Safe, Trapped: Inside the nest box, the baby birds are safe from hawks, sheltered from the wind, protected from the sharp eye of the crow and the terrible tongue of the red-bellied woodpecker. Inside the nest box, the baby birds are powerless, vulnerable to the fury of the pitched summer sun, of the house sparrow’s beak. Bounded on all sides by their sheltering home, they are a meal the rat snake eats at its leisure.”

“Flowers that bloom in the garden are called flowers, and flowers that bloom in the vacant lot are called weeds.”

“I like the idea of mist as much as I enjoy the lovely mist itself. Aren’t transitions always marked by tumult and confusion? How comforting it would be to say, as a matter of unremarkable fact, “I’m wandering in the mist just now. It will blow off in a bit.”

Finally,  poems from Love Poems in Quarantine by Sarah Ruhl, playwright, essayist and poet.

On homesickness, back when I travelled

….. And I thought:  / at home in the world  /  The endless desire to be / at home in the world……

Differences between me and my dog

 …. She eats from a bowl on the floor;  /  I eat from a bowl on the table.

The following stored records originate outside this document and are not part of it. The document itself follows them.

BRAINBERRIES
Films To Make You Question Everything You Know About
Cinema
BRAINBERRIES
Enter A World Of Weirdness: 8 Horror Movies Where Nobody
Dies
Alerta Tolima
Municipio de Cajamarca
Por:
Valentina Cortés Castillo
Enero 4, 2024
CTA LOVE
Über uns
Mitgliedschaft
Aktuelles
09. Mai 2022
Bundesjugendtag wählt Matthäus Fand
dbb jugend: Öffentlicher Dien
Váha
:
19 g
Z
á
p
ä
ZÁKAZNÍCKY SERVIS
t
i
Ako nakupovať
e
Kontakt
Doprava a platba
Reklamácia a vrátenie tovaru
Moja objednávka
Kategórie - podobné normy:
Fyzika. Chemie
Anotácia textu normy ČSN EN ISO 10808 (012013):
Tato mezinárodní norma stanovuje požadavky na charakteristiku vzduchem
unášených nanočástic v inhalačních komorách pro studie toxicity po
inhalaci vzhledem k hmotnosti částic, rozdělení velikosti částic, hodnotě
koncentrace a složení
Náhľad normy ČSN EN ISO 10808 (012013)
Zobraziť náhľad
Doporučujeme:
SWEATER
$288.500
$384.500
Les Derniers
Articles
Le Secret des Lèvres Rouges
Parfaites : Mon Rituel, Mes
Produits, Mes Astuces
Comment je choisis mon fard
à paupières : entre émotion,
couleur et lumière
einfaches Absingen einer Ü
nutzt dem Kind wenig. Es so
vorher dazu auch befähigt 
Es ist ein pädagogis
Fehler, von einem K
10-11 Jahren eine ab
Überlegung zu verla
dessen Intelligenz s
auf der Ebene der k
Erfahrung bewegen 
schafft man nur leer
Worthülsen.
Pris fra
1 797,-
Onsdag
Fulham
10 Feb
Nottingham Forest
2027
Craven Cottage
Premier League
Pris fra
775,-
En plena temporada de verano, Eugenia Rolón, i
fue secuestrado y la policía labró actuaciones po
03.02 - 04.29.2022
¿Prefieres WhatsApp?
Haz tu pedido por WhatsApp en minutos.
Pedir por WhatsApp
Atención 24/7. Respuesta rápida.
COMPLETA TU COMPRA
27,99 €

She always bears small irritations with grace;  /  I sometimes bear small irritations with grace……

Crossing

The water rushes / and it doesn’t stop rushing.  /   We help each other cross.

Shelter

To love a house not  /  because it’s perfect, but  /  because  / it shelters you

To love a body  /  not because it’s perfect but  /  because it shelters you

Books as food

 Change the body by / what you fill it with; and so   /   too the mind – with books.

 Freedom

I will interrupt   /  my own mind. Instead of others   /   interrupting me.